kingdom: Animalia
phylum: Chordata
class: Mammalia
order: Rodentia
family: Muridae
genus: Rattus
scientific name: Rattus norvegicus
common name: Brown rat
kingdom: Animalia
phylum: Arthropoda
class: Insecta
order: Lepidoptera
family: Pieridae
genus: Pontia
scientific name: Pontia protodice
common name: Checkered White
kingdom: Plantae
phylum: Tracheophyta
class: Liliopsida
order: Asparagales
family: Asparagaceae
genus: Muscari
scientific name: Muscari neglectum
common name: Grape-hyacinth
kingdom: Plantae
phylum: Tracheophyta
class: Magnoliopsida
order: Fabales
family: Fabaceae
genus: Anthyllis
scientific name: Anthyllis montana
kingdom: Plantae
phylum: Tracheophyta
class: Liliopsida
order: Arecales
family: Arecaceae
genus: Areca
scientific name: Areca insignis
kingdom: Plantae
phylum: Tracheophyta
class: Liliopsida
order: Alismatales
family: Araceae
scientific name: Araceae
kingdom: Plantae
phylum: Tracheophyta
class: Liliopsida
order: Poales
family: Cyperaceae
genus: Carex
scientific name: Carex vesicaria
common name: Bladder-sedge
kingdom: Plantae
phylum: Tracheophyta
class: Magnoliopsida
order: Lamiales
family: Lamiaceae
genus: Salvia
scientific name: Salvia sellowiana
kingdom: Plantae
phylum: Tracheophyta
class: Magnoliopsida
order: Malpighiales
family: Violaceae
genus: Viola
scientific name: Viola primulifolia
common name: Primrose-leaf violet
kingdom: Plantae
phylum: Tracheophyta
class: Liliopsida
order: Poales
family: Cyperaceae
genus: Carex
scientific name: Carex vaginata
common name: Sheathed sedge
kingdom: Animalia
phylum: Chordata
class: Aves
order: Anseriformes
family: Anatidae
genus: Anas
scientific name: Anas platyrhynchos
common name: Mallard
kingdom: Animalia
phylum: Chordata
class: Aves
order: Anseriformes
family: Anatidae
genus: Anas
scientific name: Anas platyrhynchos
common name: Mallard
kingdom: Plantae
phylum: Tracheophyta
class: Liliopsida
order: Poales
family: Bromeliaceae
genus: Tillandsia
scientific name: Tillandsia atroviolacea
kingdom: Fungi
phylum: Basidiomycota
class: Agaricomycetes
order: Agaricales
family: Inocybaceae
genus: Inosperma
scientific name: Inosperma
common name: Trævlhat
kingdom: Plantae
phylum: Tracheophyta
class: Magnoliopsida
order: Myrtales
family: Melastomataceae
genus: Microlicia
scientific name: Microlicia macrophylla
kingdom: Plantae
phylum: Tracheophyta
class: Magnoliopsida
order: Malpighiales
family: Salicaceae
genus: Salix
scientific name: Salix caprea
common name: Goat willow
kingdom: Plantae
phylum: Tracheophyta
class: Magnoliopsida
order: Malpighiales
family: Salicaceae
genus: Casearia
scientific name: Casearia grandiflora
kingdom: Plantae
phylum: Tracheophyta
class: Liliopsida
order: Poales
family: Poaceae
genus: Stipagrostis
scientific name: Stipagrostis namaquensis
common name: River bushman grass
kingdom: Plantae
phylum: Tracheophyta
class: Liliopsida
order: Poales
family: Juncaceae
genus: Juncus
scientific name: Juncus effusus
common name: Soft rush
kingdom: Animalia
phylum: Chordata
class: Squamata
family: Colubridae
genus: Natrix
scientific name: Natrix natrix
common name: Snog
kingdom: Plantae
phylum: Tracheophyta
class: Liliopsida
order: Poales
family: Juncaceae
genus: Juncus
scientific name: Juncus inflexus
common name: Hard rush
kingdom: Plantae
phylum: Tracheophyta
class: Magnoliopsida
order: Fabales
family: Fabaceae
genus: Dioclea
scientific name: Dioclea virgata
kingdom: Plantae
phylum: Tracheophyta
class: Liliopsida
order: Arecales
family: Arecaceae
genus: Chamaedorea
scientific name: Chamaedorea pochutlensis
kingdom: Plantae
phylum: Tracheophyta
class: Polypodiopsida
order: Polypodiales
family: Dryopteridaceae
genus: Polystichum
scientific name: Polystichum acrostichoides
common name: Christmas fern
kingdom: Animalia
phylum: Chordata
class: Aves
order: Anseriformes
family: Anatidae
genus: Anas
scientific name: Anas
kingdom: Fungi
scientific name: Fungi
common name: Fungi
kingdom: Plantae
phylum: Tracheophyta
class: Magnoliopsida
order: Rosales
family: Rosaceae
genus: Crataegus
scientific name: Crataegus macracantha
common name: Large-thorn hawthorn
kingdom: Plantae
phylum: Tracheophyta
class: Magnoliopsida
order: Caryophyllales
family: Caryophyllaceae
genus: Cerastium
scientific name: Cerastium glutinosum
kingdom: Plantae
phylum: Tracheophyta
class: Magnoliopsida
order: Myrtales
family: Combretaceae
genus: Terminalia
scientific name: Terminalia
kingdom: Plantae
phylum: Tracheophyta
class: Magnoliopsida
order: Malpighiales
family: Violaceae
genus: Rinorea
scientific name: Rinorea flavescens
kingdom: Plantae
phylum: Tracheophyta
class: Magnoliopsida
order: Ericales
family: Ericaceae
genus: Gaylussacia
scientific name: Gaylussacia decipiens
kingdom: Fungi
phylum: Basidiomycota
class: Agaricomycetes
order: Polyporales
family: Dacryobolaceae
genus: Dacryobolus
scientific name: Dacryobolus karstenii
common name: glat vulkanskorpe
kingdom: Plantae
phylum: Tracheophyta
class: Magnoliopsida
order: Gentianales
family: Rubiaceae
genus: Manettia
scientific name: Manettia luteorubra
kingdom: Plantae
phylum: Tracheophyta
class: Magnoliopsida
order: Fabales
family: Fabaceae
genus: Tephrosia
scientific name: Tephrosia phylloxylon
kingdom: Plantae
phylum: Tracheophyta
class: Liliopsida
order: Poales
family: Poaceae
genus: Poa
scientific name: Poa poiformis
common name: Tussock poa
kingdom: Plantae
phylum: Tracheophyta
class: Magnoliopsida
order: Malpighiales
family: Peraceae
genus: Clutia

==========

Required task: Rewrite the listing above with every "phylum" changed to "division", keeping everything else the same.

The reply:
kingdom: Animalia
division: Chordata
class: Mammalia
order: Rodentia
family: Muridae
genus: Rattus
scientific name: Rattus norvegicus
common name: Brown rat
kingdom: Animalia
division: Arthropoda
class: Insecta
order: Lepidoptera
family: Pieridae
genus: Pontia
scientific name: Pontia protodice
common name: Checkered White
kingdom: Plantae
division: Tracheophyta
class: Liliopsida
order: Asparagales
family: Asparagaceae
genus: Muscari
scientific name: Muscari neglectum
common name: Grape-hyacinth
kingdom: Plantae
division: Tracheophyta
class: Magnoliopsida
order: Fabales
family: Fabaceae
genus: Anthyllis
scientific name: Anthyllis montana
kingdom: Plantae
division: Tracheophyta
class: Liliopsida
order: Arecales
family: Arecaceae
genus: Areca
scientific name: Areca insignis
kingdom: Plantae
division: Tracheophyta
class: Liliopsida
order: Alismatales
family: Araceae
scientific name: Araceae
kingdom: Plantae
division: Tracheophyta
class: Liliopsida
order: Poales
family: Cyperaceae
genus: Carex
scientific name: Carex vesicaria
common name: Bladder-sedge
kingdom: Plantae
division: Tracheophyta
class: Magnoliopsida
order: Lamiales
family: Lamiaceae
genus: Salvia
scientific name: Salvia sellowiana
kingdom: Plantae
division: Tracheophyta
class: Magnoliopsida
order: Malpighiales
family: Violaceae
genus: Viola
scientific name: Viola primulifolia
common name: Primrose-leaf violet
kingdom: Plantae
division: Tracheophyta
class: Liliopsida
order: Poales
family: Cyperaceae
genus: Carex
scientific name: Carex vaginata
common name: Sheathed sedge
kingdom: Animalia
division: Chordata
class: Aves
order: Anseriformes
family: Anatidae
genus: Anas
scientific name: Anas platyrhynchos
common name: Mallard
kingdom: Animalia
division: Chordata
class: Aves
order: Anseriformes
family: Anatidae
genus: Anas
scientific name: Anas platyrhynchos
common name: Mallard
kingdom: Plantae
division: Tracheophyta
class: Liliopsida
order: Poales
family: Bromeliaceae
genus: Tillandsia
scientific name: Tillandsia atroviolacea
kingdom: Fungi
division: Basidiomycota
class: Agaricomycetes
order: Agaricales
family: Inocybaceae
genus: Inosperma
scientific name: Inosperma
common name: Trævlhat
kingdom: Plantae
division: Tracheophyta
class: Magnoliopsida
order: Myrtales
family: Melastomataceae
genus: Microlicia
scientific name: Microlicia macrophylla
kingdom: Plantae
division: Tracheophyta
class: Magnoliopsida
order: Malpighiales
family: Salicaceae
genus: Salix
scientific name: Salix caprea
common name: Goat willow
kingdom: Plantae
division: Tracheophyta
class: Magnoliopsida
order: Malpighiales
family: Salicaceae
genus: Casearia
scientific name: Casearia grandiflora
kingdom: Plantae
division: Tracheophyta
class: Liliopsida
order: Poales
family: Poaceae
genus: Stipagrostis
scientific name: Stipagrostis namaquensis
common name: River bushman grass
kingdom: Plantae
division: Tracheophyta
class: Liliopsida
order: Poales
family: Juncaceae
genus: Juncus
scientific name: Juncus effusus
common name: Soft rush
kingdom: Animalia
division: Chordata
class: Squamata
family: Colubridae
genus: Natrix
scientific name: Natrix natrix
common name: Snog
kingdom: Plantae
division: Tracheophyta
class: Liliopsida
order: Poales
family: Juncaceae
genus: Juncus
scientific name: Juncus inflexus
common name: Hard rush
kingdom: Plantae
division: Tracheophyta
class: Magnoliopsida
order: Fabales
family: Fabaceae
genus: Dioclea
scientific name: Dioclea virgata
kingdom: Plantae
division: Tracheophyta
class: Liliopsida
order: Arecales
family: Arecaceae
genus: Chamaedorea
scientific name: Chamaedorea pochutlensis
kingdom: Plantae
division: Tracheophyta
class: Polypodiopsida
order: Polypodiales
family: Dryopteridaceae
genus: Polystichum
scientific name: Polystichum acrostichoides
common name: Christmas fern
kingdom: Animalia
division: Chordata
class: Aves
order: Anseriformes
family: Anatidae
genus: Anas
scientific name: Anas
kingdom: Fungi
scientific name: Fungi
common name: Fungi
kingdom: Plantae
division: Tracheophyta
class: Magnoliopsida
order: Rosales
family: Rosaceae
genus: Crataegus
scientific name: Crataegus macracantha
common name: Large-thorn hawthorn
kingdom: Plantae
division: Tracheophyta
class: Magnoliopsida
order: Caryophyllales
family: Caryophyllaceae
genus: Cerastium
scientific name: Cerastium glutinosum
kingdom: Plantae
division: Tracheophyta
class: Magnoliopsida
order: Myrtales
family: Combretaceae
genus: Terminalia
scientific name: Terminalia
kingdom: Plantae
division: Tracheophyta
class: Magnoliopsida
order: Malpighiales
family: Violaceae
genus: Rinorea
scientific name: Rinorea flavescens
kingdom: Plantae
division: Tracheophyta
class: Magnoliopsida
order: Ericales
family: Ericaceae
genus: Gaylussacia
scientific name: Gaylussacia decipiens
kingdom: Fungi
division: Basidiomycota
class: Agaricomycetes
order: Polyporales
family: Dacryobolaceae
genus: Dacryobolus
scientific name: Dacryobolus karstenii
common name: glat vulkanskorpe
kingdom: Plantae
division: Tracheophyta
class: Magnoliopsida
order: Gentianales
family: Rubiaceae
genus: Manettia
scientific name: Manettia luteorubra
kingdom: Plantae
division: Tracheophyta
class: Magnoliopsida
order: Fabales
family: Fabaceae
genus: Tephrosia
scientific name: Tephrosia phylloxylon
kingdom: Plantae
division: Tracheophyta
class: Liliopsida
order: Poales
family: Poaceae
genus: Poa
scientific name: Poa poiformis
common name: Tussock poa
kingdom: Plantae
division: Tracheophyta
class: Magnoliopsida
order: Malpighiales
family: Peraceae
genus: Clutia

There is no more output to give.